WHAT IS EXPECTED. Render every line of the data below as a Markdown table with the columns "No." and "Line", numbering the rows in sequence and omitting blank lines.

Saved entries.
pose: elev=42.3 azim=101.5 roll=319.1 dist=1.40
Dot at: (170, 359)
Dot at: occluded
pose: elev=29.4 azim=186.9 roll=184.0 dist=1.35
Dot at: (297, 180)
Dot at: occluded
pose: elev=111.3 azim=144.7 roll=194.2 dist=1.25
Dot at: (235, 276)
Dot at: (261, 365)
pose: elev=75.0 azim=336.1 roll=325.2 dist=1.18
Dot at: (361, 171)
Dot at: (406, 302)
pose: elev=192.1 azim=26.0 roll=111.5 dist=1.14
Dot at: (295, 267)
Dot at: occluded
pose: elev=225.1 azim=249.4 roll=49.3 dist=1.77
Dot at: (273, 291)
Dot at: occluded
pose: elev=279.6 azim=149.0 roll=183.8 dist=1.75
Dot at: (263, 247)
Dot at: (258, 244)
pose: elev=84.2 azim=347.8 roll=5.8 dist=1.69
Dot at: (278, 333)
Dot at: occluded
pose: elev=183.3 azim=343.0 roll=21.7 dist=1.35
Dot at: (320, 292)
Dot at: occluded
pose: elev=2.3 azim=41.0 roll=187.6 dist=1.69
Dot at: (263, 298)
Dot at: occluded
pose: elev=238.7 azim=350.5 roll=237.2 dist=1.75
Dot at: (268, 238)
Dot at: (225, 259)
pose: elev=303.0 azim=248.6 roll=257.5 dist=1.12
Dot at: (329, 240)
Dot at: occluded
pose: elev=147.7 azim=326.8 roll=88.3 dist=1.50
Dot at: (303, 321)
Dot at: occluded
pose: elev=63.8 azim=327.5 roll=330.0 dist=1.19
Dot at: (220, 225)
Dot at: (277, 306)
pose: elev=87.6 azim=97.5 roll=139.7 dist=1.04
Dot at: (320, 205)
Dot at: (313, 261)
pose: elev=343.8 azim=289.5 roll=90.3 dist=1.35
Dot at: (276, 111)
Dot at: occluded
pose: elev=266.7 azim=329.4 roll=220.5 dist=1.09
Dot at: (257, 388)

COMPLETE RESPONSE.
| No. | Line |
|---|---|
| 1 | pose: elev=42.3 azim=101.5 roll=319.1 dist=1.40 |
| 2 | Dot at: (170, 359) |
| 3 | Dot at: occluded |
| 4 | pose: elev=29.4 azim=186.9 roll=184.0 dist=1.35 |
| 5 | Dot at: (297, 180) |
| 6 | Dot at: occluded |
| 7 | pose: elev=111.3 azim=144.7 roll=194.2 dist=1.25 |
| 8 | Dot at: (235, 276) |
| 9 | Dot at: (261, 365) |
| 10 | pose: elev=75.0 azim=336.1 roll=325.2 dist=1.18 |
| 11 | Dot at: (361, 171) |
| 12 | Dot at: (406, 302) |
| 13 | pose: elev=192.1 azim=26.0 roll=111.5 dist=1.14 |
| 14 | Dot at: (295, 267) |
| 15 | Dot at: occluded |
| 16 | pose: elev=225.1 azim=249.4 roll=49.3 dist=1.77 |
| 17 | Dot at: (273, 291) |
| 18 | Dot at: occluded |
| 19 | pose: elev=279.6 azim=149.0 roll=183.8 dist=1.75 |
| 20 | Dot at: (263, 247) |
| 21 | Dot at: (258, 244) |
| 22 | pose: elev=84.2 azim=347.8 roll=5.8 dist=1.69 |
| 23 | Dot at: (278, 333) |
| 24 | Dot at: occluded |
| 25 | pose: elev=183.3 azim=343.0 roll=21.7 dist=1.35 |
| 26 | Dot at: (320, 292) |
| 27 | Dot at: occluded |
| 28 | pose: elev=2.3 azim=41.0 roll=187.6 dist=1.69 |
| 29 | Dot at: (263, 298) |
| 30 | Dot at: occluded |
| 31 | pose: elev=238.7 azim=350.5 roll=237.2 dist=1.75 |
| 32 | Dot at: (268, 238) |
| 33 | Dot at: (225, 259) |
| 34 | pose: elev=303.0 azim=248.6 roll=257.5 dist=1.12 |
| 35 | Dot at: (329, 240) |
| 36 | Dot at: occluded |
| 37 | pose: elev=147.7 azim=326.8 roll=88.3 dist=1.50 |
| 38 | Dot at: (303, 321) |
| 39 | Dot at: occluded |
| 40 | pose: elev=63.8 azim=327.5 roll=330.0 dist=1.19 |
| 41 | Dot at: (220, 225) |
| 42 | Dot at: (277, 306) |
| 43 | pose: elev=87.6 azim=97.5 roll=139.7 dist=1.04 |
| 44 | Dot at: (320, 205) |
| 45 | Dot at: (313, 261) |
| 46 | pose: elev=343.8 azim=289.5 roll=90.3 dist=1.35 |
| 47 | Dot at: (276, 111) |
| 48 | Dot at: occluded |
| 49 | pose: elev=266.7 azim=329.4 roll=220.5 dist=1.09 |
| 50 | Dot at: (257, 388) |